Der letzte Oberkommandierende der Westgruppe, Generaloberst Matwej Burlakow, 74, über die Folgen des Truppenabzugs
Von Christian Neef und Wladimir Pyljow
aus DER SPIEGEL 53/2009

SPIEGEL: Die Rückkehr der sowjetischen Armeen aus der DDR war ein abenteuerliches Unternehmen. Einheiten wie die 10. Panzerdivision landeten in der Steppe. Eine Ausnahme?

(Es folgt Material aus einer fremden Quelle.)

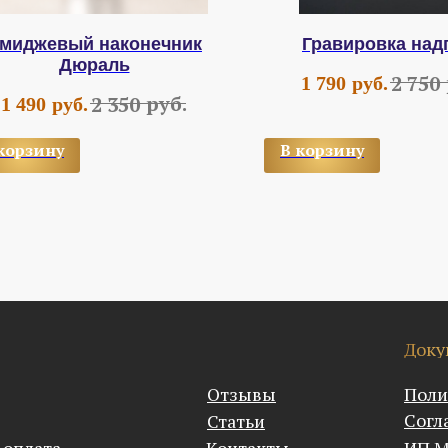
миджевый наконечник
Гравировка над
Дюраль
2 750
1 790
руб.
руб.
2 350
1 490
руб.
корзину
В корзину
Доку
Отзывы
Поли
Согл
Статьи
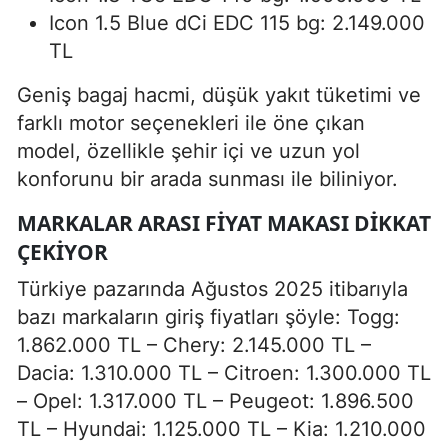
Icon 1.5 Blue dCi EDC 115 bg: 2.149.000
TL
Geniş bagaj hacmi, düşük yakıt tüketimi ve
farklı motor seçenekleri ile öne çıkan
model, özellikle şehir içi ve uzun yol
konforunu bir arada sunması ile biliniyor.
MARKALAR ARASI FIYAT MAKASI DIKKAT
ÇEKIYOR
Türkiye pazarında Ağustos 2025 itibarıyla
bazı markaların giriş fiyatları şöyle: Togg:
1.862.000 TL – Chery: 2.145.000 TL –
Dacia: 1.310.000 TL – Citroen: 1.300.000 TL
– Opel: 1.317.000 TL – Peugeot: 1.896.500
TL – Hyundai: 1.125.000 TL – Kia: 1.210.000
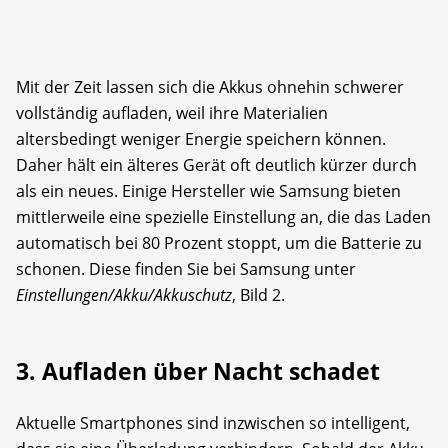
Mit der Zeit lassen sich die Akkus ohnehin schwerer
vollständig aufladen, weil ihre Materialien
altersbedingt weniger Energie speichern können.
Daher hält ein älteres Gerät oft deutlich kürzer durch
als ein neues. Einige Hersteller wie Samsung bieten
mittlerweile eine spezielle Einstellung an, die das Laden
automatisch bei 80 Prozent stoppt, um die Batterie zu
schonen. Diese finden Sie bei Samsung unter
Einstellungen/Akku/Akkuschutz
, Bild 2.
3. Aufladen über Nacht schadet
Aktuelle Smartphones sind inzwischen so intelligent,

Burlakow: Nein. Sie haben in diesem Fall 10 000 Leute in ein kleines Städtchen gebracht - eine völlig idiotische Entscheidung. Nicht einmal eine Eisenbahn gab es dorthin; wir mussten auf alten DDR-Flugplätzen 30 000 Betonplatten herausreißen und sie über 2000 Kilometer hinweg in die Steppe karren, damit die Panzer an ihr Ziel kamen. Sie haben die Division dorthin verlegt, weil sie Angst vor den Tschetschenen hatten: Bogutschar liegt von Moskau aus auf halbem Wege Richtung Kaukasus. Dabei war das eine Division, die für den Einsatz gegen die Nato ausgebildet worden war.

SPIEGEL: Warum diese Eile damals?

Burlakow: Das hat alles Michail Gorbatschow zu verantworten. Wir hatten zum Beispiel 90 000 Offizierskinder bei der Westgruppe. Wo sollten die plötzlich hin? Im Ergebnis unseres überhasteten Abzugs sind viele Familien kaputtgegangen - die Aktion betraf immerhin 76 000 Offiziere und 26 000 Fähnriche.

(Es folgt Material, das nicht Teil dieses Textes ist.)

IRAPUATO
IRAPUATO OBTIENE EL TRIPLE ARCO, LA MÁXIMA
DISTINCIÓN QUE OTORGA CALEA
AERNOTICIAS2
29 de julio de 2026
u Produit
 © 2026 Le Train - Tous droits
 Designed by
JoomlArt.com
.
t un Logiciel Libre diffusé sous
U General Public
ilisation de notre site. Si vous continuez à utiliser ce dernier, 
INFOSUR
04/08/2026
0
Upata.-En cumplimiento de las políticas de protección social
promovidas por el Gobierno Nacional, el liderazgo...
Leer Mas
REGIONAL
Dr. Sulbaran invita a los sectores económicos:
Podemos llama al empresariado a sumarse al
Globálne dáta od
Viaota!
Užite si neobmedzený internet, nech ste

SPIEGEL: Was war das größte Problem für Sie als Oberkommandierenden?

Burlakow: Polen und die damalige Tschechoslowakei schlossen ab 1991 für unsere Truppen de facto ihre Grenzen. Sie forderten einen gewaltigen Preis für den Durchmarsch, wir sollten Straßen und Brücken verstärken. So mussten wir aufs Meer ausweichen. Der Transport allein hat eine Milliarde Mark gekostet.

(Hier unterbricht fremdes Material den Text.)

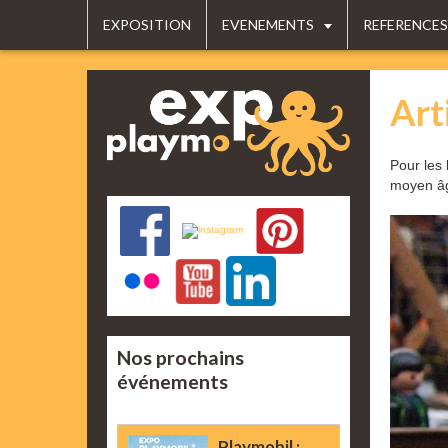
EXPOSITION
EVENEMENTS
REFERENCES
Art
Pour les 
moyen â
Nos prochains
événements
Playmobil :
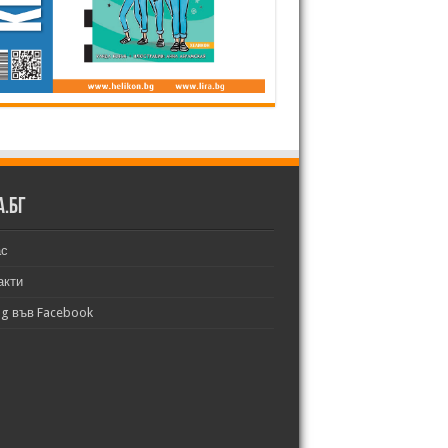
а.бг
ас
акти
bg във Facebook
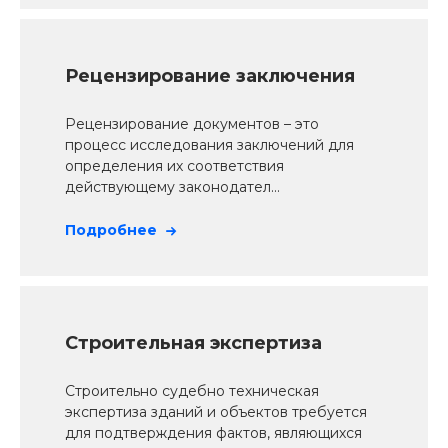
Рецензирование заключения
Рецензирование документов – это
процесс исследования заключений для
определения их соответствия
действующему законодател...
Подробнее
Строительная экспертиза
Строительно судебно техническая
экспертиза зданий и объектов требуется
для подтверждения фактов, являющихся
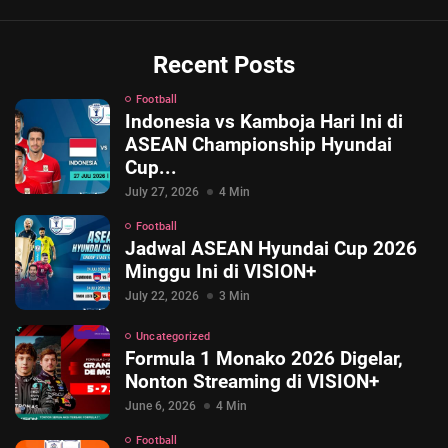
Recent Posts
Football
Indonesia vs Kamboja Hari Ini di
ASEAN Championship Hyundai
Cup...
July 27, 2026
4 Min
Football
Jadwal ASEAN Hyundai Cup 2026
Minggu Ini di VISION+
July 22, 2026
3 Min
Uncategorized
Formula 1 Monako 2026 Digelar,
Nonton Streaming di VISION+
June 6, 2026
4 Min
Football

SPIEGEL: Wie haben Sie damals die Truppe zusammengehalten?

Burlakow: Das war eine Sisyphusaufgabe. 1992 beispielsweise mussten wir mit einem Schlag 92 000 Wehrpflichtige entlassen. Dadurch blieben die Panzer plötzlich ohne Besatzung und die Geschütze ohne Bedienung. In meiner Not rief ich den usbekischen Verteidigungsminister an, der hatte mit mir gedient. Er schickte mir per Flugzeug 7000 Mann. Und mit 10 000 Soldaten schlossen wir Verträge ab, damit die ein halbes Jahr länger blieben - für 200 Mark Sold. Es war schwierig, sie in Deutschland zu halten. Zu Hause war der Teufel los, die wollten zurück.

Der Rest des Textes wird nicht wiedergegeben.